In the material below, find the line containing "12) Destination IP" and the line containing "라우팅 테이블은 라우터가", then reproduce exactly both of them and every line between, and nothing else.

-------- Source material --------

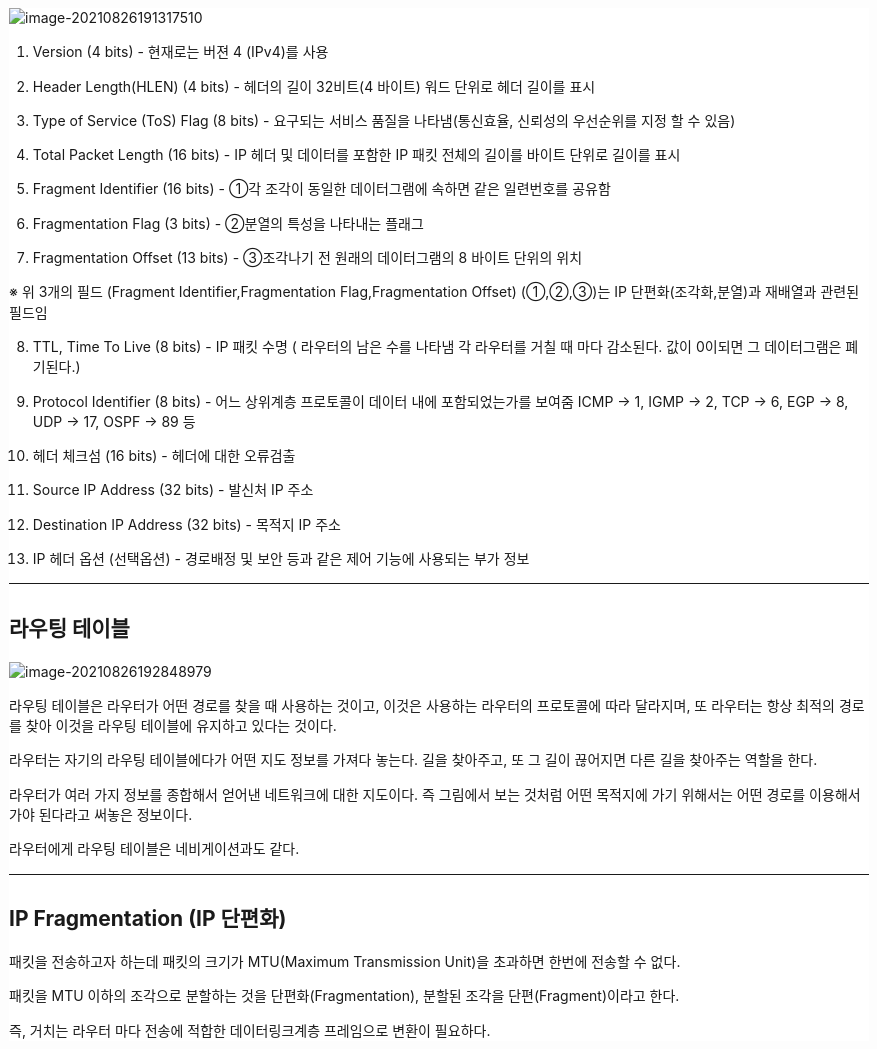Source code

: ![image-20210826191317510](https://user-images.githubusercontent.com/77064907/131244685-9a7d0c2e-c078-4758-a009-b893d1cab778.png)

1) Version  (4 bits) - 현재로는 버젼 4 (IPv4)를 사용  

2) Header Length(HLEN) (4 bits) - 헤더의 길이 32비트(4 바이트) 워드 단위로 헤더 길이를 표시

3) Type of Service (ToS) Flag (8 bits)  - 요구되는 서비스 품질을 나타냄(통신효율, 신뢰성의 우선순위를 지정 할 수 있음)

4) Total Packet Length (16 bits)  - IP 헤더 및 데이터를 포함한 IP 패킷 전체의 길이를 바이트 단위로 길이를 표시

5) Fragment Identifier  (16 bits) - ①각 조각이 동일한 데이터그램에 속하면 같은 일련번호를 공유함

6) Fragmentation Flag  (3 bits) - ②분열의 특성을 나타내는 플래그 

7) Fragmentation Offset (13 bits) - ③조각나기 전 원래의 데이터그램의 8 바이트 단위의 위치

  ※ 위 3개의 필드 (Fragment Identifier,Fragmentation Flag,Fragmentation Offset) (①,②,③)는 IP 단편화(조각화,분열)과 재배열과 관련된 필드임   

8) TTL, Time To Live (8 bits) - IP 패킷 수명 ( 라우터의 남은 수를 나타냄 각 라우터를 거칠 때 마다 감소된다. 값이 0이되면 그 데이터그램은 폐기된다.)

9) Protocol Identifier  (8 bits)  - 어느 상위계층 프로토콜이 데이터 내에 포함되었는가를 보여줌 
        ICMP -> 1,  IGMP -> 2,  TCP -> 6,  EGP -> 8,  UDP -> 17,  OSPF -> 89 등

10) 헤더 체크섬  (16 bits) - 헤더에 대한 오류검출

11) Source IP Address  (32 bits) - 발신처 IP 주소

12) Destination IP Address  (32 bits) - 목적지 IP 주소

13)  IP 헤더 옵션 (선택옵션)  - 경로배정 및 보안 등과 같은 제어 기능에 사용되는 부가 정보



[IPv4 IPv6 헤더 비교]: http://www.ktword.co.kr/test/view/view.php?m_temp1=5185

---

## 라우팅 테이블 

![image-20210826192848979](https://user-images.githubusercontent.com/77064907/131244780-ba1bd83a-8fc2-4699-b978-e9564121d4bb.png)

라우팅 테이블은 라우터가 어떤 경로를 찾을 때 사용하는 것이고, 이것은 사용하는 라우터의 프로토콜에 따라 달라지며, 또 라우터는 항상 최적의 경로를 찾아 이것을 라우팅 테이블에 유지하고 있다는 것이다. 

라우터는 자기의 라우팅 테이블에다가 어떤 지도 정보를 가져다 놓는다. 길을 찾아주고, 또 그 길이 끊어지면 다른 길을 찾아주는 역할을 한다. 

 라우터가 여러 가지 정보를 종합해서 얻어낸 네트워크에 대한 지도이다. 즉 그림에서 보는 것처럼 어떤 목적지에 가기 위해서는 어떤 경로를 이용해서 가야 된다라고 써놓은 정보이다.

라우터에게 라우팅 테이블은 네비게이션과도 같다.

---

## IP Fragmentation (IP 단편화)

패킷을 전송하고자 하는데 패킷의 크기가 MTU(Maximum Transmission Unit)을 초과하면 한번에 전송할 수 없다.

패킷을 MTU 이하의 조각으로 분할하는 것을 단편화(Fragmentation), 분할된 조각을 단편(Fragment)이라고 한다.

   즉, 거치는 라우터 마다 전송에 적합한 데이터링크계층 프레임으로 변환이 필요하다.


[^MTU]: MTU(Maximum Transmission Unit) 데이터링크에서 하나의 프레임 또는 패킷에 담아 운반 가능한 최대 크기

--------

# [Answer for the task]
12) Destination IP Address  (32 bits) - 목적지 IP 주소

13)  IP 헤더 옵션 (선택옵션)  - 경로배정 및 보안 등과 같은 제어 기능에 사용되는 부가 정보



[IPv4 IPv6 헤더 비교]: http://www.ktword.co.kr/test/view/view.php?m_temp1=5185

---

## 라우팅 테이블 

![image-20210826192848979](https://user-images.githubusercontent.com/77064907/131244780-ba1bd83a-8fc2-4699-b978-e9564121d4bb.png)

라우팅 테이블은 라우터가 어떤 경로를 찾을 때 사용하는 것이고, 이것은 사용하는 라우터의 프로토콜에 따라 달라지며, 또 라우터는 항상 최적의 경로를 찾아 이것을 라우팅 테이블에 유지하고 있다는 것이다. 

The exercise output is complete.